EMS works by sending electronic pulses to the muscle needing treatment; this causes the muscle to exercise passively. It is effective in treating:

Relaxation of muscle spasms
Prevention or retardation of disuse atrophy
Increasing local blood circulation
Muscle re-education
Immediate post-surgical stimulation of calf muscles to prevent venous thrombosis
Maintaining or increasing range of motion. 

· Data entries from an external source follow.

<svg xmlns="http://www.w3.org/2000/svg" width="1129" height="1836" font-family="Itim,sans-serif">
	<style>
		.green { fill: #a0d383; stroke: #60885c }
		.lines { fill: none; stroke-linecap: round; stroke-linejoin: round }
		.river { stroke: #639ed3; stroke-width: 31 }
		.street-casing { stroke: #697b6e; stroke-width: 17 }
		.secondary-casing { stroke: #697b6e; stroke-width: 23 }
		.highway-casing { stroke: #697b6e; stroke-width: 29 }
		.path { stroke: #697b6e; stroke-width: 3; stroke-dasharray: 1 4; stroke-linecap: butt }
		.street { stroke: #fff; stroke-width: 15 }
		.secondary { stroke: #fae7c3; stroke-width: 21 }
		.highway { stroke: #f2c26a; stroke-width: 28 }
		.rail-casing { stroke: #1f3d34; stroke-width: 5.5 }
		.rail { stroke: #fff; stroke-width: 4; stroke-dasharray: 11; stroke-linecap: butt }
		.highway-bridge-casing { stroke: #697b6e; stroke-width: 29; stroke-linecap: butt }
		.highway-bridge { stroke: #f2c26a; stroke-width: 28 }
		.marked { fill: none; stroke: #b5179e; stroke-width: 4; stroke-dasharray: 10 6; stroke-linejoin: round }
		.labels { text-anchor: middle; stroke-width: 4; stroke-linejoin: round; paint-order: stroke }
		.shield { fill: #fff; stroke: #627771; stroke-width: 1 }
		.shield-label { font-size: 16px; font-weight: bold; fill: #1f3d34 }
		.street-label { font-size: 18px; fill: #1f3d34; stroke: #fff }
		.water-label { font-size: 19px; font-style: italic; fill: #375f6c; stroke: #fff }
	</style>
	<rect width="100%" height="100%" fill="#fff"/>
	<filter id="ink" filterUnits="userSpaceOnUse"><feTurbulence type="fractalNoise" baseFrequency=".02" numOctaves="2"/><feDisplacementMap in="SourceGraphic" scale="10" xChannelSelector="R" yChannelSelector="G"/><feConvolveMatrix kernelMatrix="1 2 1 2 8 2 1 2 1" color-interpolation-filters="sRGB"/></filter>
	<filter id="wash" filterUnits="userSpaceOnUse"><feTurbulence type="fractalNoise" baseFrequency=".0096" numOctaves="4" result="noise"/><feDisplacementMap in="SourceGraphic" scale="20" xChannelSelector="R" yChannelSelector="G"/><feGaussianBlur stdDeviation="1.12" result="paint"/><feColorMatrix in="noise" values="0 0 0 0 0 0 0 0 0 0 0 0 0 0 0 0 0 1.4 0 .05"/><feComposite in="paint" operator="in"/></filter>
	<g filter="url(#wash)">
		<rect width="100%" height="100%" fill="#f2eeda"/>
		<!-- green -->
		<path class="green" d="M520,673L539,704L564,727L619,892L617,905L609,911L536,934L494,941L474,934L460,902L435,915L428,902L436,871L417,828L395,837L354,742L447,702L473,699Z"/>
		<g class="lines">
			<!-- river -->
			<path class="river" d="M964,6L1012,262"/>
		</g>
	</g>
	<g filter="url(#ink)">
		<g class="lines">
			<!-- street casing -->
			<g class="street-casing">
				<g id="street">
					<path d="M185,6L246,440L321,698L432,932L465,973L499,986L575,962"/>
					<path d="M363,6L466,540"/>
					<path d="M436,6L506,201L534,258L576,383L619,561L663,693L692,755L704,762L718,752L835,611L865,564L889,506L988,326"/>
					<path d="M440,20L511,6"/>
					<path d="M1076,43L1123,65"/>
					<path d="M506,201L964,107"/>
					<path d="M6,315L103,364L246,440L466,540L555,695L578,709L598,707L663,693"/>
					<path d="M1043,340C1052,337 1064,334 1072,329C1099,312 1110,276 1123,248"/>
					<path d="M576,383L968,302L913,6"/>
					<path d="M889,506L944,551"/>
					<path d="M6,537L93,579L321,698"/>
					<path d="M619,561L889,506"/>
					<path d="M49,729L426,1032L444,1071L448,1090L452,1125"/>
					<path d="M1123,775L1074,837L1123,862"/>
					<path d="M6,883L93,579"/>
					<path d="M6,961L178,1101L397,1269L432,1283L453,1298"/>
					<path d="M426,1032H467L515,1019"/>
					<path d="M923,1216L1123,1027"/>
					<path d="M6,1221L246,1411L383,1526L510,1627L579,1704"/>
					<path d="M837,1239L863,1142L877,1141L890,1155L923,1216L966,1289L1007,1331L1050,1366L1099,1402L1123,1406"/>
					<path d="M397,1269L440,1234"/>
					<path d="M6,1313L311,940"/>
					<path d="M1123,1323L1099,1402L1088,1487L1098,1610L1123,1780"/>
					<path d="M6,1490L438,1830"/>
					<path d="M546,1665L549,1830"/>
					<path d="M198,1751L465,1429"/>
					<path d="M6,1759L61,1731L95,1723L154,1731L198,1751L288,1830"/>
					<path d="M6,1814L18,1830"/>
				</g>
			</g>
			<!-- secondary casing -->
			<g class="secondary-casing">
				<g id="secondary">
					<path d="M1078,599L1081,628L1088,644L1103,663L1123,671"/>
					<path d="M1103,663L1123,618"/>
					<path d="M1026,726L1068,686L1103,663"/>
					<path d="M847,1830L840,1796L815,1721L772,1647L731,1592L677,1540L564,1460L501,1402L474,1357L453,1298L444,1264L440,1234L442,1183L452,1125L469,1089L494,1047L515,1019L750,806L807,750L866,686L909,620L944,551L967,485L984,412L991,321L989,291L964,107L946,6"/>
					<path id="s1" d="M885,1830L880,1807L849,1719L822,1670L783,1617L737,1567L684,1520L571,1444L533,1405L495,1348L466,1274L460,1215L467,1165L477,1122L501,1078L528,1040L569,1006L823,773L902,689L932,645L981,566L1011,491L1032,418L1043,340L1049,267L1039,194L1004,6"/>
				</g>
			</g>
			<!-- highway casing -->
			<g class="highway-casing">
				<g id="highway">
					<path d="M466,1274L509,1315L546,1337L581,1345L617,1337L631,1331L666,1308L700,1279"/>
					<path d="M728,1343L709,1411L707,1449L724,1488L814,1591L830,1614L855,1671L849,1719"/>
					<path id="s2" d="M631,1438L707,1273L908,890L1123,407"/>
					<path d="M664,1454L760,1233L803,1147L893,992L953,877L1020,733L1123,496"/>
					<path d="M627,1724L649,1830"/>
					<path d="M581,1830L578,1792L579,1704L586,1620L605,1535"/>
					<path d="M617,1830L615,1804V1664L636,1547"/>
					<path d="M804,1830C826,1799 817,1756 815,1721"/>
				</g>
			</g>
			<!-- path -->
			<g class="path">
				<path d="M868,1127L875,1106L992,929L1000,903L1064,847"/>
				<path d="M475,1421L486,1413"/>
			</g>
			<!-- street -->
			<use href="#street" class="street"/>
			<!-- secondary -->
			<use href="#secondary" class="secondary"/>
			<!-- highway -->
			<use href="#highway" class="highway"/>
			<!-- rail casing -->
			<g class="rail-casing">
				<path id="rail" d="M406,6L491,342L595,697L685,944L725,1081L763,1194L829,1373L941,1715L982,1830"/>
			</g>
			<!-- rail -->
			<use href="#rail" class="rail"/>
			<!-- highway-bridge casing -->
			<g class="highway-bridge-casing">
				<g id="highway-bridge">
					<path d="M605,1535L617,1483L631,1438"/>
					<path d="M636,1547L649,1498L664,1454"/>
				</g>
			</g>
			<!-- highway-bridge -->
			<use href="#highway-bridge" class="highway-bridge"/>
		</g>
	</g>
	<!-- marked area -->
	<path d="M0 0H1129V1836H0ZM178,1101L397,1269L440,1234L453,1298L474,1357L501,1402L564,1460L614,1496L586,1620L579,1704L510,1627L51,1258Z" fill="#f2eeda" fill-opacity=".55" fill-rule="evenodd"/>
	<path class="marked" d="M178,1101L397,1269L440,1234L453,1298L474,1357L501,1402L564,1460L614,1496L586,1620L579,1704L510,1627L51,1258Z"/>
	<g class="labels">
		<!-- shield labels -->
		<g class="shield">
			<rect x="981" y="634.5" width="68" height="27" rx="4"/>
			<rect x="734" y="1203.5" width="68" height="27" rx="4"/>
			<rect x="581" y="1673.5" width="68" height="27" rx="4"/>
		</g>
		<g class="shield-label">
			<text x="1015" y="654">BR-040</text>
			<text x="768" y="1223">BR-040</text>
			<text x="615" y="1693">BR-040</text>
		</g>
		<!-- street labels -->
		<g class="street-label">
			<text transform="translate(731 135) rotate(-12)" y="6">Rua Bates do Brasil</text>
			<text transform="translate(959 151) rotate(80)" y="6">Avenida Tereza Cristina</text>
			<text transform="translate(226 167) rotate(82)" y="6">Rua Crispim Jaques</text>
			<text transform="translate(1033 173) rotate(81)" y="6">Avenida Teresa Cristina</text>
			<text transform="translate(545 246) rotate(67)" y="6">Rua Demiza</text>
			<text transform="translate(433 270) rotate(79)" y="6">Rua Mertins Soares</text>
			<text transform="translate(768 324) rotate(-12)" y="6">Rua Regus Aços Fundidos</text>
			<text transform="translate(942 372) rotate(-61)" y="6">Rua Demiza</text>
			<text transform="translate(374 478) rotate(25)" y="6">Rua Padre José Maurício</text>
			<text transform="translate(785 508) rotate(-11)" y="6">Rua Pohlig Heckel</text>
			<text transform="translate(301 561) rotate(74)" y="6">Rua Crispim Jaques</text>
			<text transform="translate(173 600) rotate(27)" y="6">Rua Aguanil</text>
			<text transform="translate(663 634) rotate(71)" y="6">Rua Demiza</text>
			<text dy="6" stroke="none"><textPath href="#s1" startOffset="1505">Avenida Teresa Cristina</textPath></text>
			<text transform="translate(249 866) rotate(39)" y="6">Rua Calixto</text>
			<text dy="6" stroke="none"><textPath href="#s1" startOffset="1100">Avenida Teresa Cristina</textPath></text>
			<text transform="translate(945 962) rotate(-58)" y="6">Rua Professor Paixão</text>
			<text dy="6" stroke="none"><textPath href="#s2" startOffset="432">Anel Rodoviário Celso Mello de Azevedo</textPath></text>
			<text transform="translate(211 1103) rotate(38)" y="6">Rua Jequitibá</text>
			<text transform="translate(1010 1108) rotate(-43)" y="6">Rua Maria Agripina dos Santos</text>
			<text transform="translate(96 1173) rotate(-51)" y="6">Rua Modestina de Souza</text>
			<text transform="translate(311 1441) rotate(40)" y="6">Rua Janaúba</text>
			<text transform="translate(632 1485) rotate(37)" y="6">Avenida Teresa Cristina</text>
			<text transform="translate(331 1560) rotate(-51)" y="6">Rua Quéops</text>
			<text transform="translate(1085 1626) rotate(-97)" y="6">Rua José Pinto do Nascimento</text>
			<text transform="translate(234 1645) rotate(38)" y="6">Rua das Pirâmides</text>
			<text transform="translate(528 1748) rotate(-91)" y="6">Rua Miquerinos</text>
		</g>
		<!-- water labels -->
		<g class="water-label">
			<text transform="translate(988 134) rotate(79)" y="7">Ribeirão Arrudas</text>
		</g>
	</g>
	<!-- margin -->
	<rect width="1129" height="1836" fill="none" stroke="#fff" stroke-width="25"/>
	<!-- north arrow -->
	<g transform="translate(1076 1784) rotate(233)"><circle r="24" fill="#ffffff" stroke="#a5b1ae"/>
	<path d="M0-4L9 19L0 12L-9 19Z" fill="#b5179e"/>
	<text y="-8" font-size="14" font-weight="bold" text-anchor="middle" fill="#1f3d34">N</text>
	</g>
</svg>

- Do not use this device for undiagnosed pain syndromes until consulting a physician. 
- Patients with an implanted electronic device, such as a cardiac pacemaker, implanted defibrillator, or any other metallic or electronic device should not undergo TENS treatment without first consulting a doctor. 
- Patients with heart disease, epilepsy, cancer, or any other health condition should not undergo TENS treatment without first consulting a physician. 
- Stimulation delivered by this device may be sufficient to cause electrocution.  
- Electrical current of this magnitude must not flow through the thorax or across the chest because it may cause a cardiac arrhythmia. 
- Do not place electrodes on the front of the throat as spasm of the Laryngeal and Pharyngeal muscle may occur.  
- Stimulation over the carotid sinus (neck region) may close the airways, make breathing difficult, and may have adverse effects on the heart rhythm or blood pressure. 
- Do not place the electrodes on your head or at any sites that may cause the electrical current to flow trans cerebrally (through the head.) 
- A TENS device should not be used while driving, operating machinery, close to water, or during any activity in which involuntary muscle contractions may put the user at undue risk of injury. 
- Isolated cases of skin irritation may occur at the site of electrode placement following long term application. If this occurs, discontinue use and consult your physician. 
- If TENS therapy becomes ineffective or unpleasant, stimulation should be discontinued until its use is re-evaluated by a physician. 
- Keep this device out of the reach of children unless prescribed. 
- The device has no AP/APG protection.


- The long-term effects of chronic electrical stimulation are unknown. 
- Stimulation should not be applied over the carotid sinus nerves, particularly in patients with a known sensitivity to the carotid sinus reflex.
- Stimulation should not be applied over the neck or mouth. Severe spasm of the laryngeal and pharyngeal muscles may occur and the contractions may be strong enough to close the airway or cause difficulty in breathing. 
- Stimulation should not be applied transthoracically in that the introduction of electrical current into the heart may cause cardiac arrhythmias. 
- Stimulation should not be applied transcerebrally. 
- Stimulation should not be applied over swollen infected or inflamed areas or skin eruptions, e.g., phlebitis, thrombophlebitis, varicose veins, etc. 
- Stimulation should not be applied over, or in proximity to, cancerous lesions. 


Electrical stimulators should not be used on patients with cardiac demand pacemakers. 


Although it is rare, skin irritation and burns beneath the electrodes have been reported with the use of electrical stimulators. If irritation occurs, discontinue use and consult your physician.